▶ **Entries shown**:
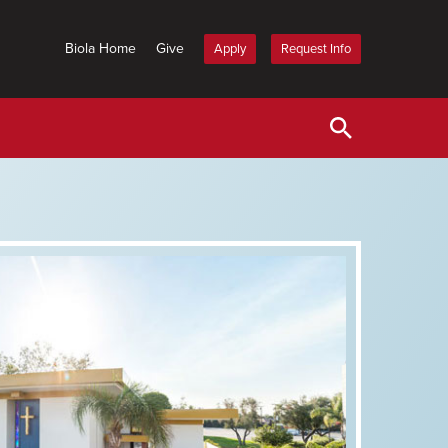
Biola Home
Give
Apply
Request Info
* * *
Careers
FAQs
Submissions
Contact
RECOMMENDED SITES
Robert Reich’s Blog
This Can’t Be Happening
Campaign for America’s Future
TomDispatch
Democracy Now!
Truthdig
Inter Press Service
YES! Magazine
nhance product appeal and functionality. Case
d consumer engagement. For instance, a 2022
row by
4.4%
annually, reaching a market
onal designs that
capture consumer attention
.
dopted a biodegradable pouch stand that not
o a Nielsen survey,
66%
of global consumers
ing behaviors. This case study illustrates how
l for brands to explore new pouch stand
--
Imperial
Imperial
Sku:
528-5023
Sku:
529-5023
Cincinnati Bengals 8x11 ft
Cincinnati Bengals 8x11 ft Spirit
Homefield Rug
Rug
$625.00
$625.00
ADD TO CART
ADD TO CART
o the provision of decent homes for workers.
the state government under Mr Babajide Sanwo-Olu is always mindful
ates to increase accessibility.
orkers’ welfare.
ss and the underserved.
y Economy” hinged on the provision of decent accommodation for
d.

▶ **Exercise**: Check each line of the data above for the word "Cincinnati" and copy the ones where it is found.

▶ **Exercise answer**:
Cincinnati Bengals 8x11 ft
Cincinnati Bengals 8x11 ft Spirit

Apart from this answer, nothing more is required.